La ministre de l’Agriculture, de l’Agroalimentaire et de la Souveraineté alimentaire, Annie Genevard, annonce une revalorisation des indemnisations liées à la tuberculose bovine ainsi qu’un renforcement de la prise en charge de certaines opérations d’assainissement des exploitations infectées.
La tuberculose bovine est une maladie infectieuse transmissible à l’ensemble des mammifères, dont l’Homme. La France bénéficie depuis 2001 du statut officiellement indemne, reflet du niveau sanitaire du cheptel national. Des foyers persistent toutefois dans plusieurs zones du territoire.
Un arrêté publié le 29 avril prévoit une revalorisation de l’indemnisation des animaux abattus sur ordre de l’administration. Le montant est porté de 350 à 850 euros par animal selon l’âge. Les indemnités complémentaires concernant les bovins inscrits au livre généalogique ainsi que les mâles reproducteurs de races allaitantes de plus de 12 mois sont également revalorisées. Ces dispositions s’appliquent aux animaux abattus dans le cadre d’un abattage diagnostique depuis le début de la campagne de prophylaxie 2025-2026.
Les opérations de nettoyage et de désinfection des exploitations sont désormais prises en charge à 100 %. Le dispositif d’indemnisation du déficit momentané de production évolue pour les vaches laitières avec un doublement de la durée de prise en charge, portée à six mois.
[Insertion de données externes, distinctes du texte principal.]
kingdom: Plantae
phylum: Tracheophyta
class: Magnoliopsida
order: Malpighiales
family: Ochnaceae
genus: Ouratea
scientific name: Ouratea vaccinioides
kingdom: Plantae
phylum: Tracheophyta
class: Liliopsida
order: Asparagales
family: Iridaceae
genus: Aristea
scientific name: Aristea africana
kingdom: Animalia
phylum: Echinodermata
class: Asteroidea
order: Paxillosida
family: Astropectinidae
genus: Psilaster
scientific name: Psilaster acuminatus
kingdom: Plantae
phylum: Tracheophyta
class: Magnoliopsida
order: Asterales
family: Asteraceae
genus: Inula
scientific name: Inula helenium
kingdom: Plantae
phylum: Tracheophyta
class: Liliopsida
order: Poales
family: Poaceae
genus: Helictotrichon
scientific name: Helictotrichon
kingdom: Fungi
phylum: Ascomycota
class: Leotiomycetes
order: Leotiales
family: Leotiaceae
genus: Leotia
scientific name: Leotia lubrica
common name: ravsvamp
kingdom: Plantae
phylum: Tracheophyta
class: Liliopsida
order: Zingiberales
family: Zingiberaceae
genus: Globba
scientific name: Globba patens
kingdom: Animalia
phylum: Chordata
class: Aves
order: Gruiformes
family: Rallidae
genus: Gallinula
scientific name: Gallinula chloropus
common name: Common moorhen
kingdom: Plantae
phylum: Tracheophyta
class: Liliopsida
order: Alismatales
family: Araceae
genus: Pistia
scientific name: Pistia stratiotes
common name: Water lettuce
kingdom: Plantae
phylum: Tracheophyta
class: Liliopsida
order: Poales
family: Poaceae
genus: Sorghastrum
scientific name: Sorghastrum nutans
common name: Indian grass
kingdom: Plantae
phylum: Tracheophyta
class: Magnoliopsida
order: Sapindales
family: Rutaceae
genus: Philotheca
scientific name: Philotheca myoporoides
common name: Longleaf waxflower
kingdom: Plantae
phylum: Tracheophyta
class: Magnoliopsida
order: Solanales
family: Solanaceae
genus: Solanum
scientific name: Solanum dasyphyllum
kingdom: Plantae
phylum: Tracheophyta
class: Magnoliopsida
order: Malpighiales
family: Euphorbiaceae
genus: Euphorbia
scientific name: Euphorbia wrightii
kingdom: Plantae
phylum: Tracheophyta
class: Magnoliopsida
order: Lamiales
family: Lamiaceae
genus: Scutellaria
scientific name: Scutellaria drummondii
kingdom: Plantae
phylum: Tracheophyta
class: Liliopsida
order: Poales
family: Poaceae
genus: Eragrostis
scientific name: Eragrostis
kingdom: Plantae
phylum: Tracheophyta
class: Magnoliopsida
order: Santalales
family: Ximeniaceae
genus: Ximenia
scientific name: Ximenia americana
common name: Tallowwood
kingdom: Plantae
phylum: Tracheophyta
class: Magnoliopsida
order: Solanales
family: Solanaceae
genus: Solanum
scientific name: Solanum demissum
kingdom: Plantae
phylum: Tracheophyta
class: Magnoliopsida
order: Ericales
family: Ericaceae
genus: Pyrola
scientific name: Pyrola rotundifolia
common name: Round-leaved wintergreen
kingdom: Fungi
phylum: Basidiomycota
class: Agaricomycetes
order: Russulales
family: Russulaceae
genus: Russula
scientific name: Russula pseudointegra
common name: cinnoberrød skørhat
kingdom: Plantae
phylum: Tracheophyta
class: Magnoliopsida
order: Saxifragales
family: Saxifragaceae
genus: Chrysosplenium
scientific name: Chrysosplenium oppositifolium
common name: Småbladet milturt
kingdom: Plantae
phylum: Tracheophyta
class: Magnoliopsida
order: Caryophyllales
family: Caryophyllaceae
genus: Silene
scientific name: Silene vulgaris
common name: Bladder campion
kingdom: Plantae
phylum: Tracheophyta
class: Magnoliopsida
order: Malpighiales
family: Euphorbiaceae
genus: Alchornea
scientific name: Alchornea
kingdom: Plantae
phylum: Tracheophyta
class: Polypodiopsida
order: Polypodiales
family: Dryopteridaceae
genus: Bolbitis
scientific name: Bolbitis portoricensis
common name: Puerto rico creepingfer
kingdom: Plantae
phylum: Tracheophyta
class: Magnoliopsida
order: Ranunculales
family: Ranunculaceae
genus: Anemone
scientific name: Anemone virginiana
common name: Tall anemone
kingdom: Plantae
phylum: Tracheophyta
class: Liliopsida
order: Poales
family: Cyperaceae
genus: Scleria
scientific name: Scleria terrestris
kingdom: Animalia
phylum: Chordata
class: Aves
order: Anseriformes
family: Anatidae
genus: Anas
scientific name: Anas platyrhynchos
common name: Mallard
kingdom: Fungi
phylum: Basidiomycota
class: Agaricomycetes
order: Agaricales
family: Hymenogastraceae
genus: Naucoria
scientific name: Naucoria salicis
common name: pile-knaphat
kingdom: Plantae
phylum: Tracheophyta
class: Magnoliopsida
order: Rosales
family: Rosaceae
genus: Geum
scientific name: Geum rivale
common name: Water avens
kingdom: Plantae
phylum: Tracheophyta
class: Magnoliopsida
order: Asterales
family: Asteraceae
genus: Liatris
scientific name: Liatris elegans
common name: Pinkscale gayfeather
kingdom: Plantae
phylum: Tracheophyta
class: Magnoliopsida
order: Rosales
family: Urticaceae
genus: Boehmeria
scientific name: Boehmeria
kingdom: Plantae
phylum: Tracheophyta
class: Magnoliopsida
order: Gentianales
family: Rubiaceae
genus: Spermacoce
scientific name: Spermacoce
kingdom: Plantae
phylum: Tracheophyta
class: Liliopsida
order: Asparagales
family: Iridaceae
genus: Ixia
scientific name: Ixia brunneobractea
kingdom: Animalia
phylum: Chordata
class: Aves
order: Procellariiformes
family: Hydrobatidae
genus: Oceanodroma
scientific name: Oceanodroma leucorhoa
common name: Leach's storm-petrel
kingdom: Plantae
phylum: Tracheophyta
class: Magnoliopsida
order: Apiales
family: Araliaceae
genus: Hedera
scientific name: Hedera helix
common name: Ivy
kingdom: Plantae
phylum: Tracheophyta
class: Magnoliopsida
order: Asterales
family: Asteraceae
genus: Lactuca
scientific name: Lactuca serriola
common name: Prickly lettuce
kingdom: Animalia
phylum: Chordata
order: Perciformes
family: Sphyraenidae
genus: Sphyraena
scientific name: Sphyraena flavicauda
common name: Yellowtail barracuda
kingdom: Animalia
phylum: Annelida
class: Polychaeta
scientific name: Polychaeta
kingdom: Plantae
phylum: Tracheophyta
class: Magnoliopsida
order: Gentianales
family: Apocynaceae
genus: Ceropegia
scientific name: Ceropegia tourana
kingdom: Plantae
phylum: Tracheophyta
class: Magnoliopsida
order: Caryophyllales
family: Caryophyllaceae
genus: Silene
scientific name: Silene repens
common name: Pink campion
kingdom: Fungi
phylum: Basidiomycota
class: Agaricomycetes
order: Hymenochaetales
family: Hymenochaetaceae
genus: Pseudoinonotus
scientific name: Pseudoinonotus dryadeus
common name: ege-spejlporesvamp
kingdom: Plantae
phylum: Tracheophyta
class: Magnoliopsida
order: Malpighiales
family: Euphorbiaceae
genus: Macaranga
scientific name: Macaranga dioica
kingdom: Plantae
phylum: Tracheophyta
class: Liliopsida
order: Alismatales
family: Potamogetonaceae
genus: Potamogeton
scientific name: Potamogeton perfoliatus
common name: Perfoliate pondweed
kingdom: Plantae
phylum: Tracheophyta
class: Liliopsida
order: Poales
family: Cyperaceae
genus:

L’euthanasie des animaux ne pouvant être conduits à l’abattoir est également couverte.
L’arrêté introduit une possibilité de réfaction de l’indemnisation du foyer en cas de non-respect des obligations de prophylaxie par l’éleveur.
Après trois plans nationaux successifs, dont le dernier sur la période 2017-2022, une feuille de route couvrant la période 2024-2029 fixe l’objectif d’éradication. Elle prévoit un renforcement des mesures de surveillance, de biosécurité, de lutte et de pilotage, avec une adaptation aux contextes régionaux.
Plusieurs actions sont engagées. Le protocole d’abattage sélectif est aménagé afin de permettre à davantage d’élevages infectés de conserver une partie du troupeau. Le financement des formations à la biosécurité et des audits d’élevage est prolongé jusqu’à fin 2027 afin d’évaluer les risques de contamination dans les zones les plus touchées. Un protocole d’échange d’informations est instauré entre les Directions départementales en charge de la protection des populations, les Agences régionales de santé, les centres hospitaliers spécialisés et les structures de la Mutualité sociale agricole pour améliorer la surveillance des personnes exposées. Le rôle des piégeurs agréés est renforcé dans la limitation de la contamination de la faune sauvage.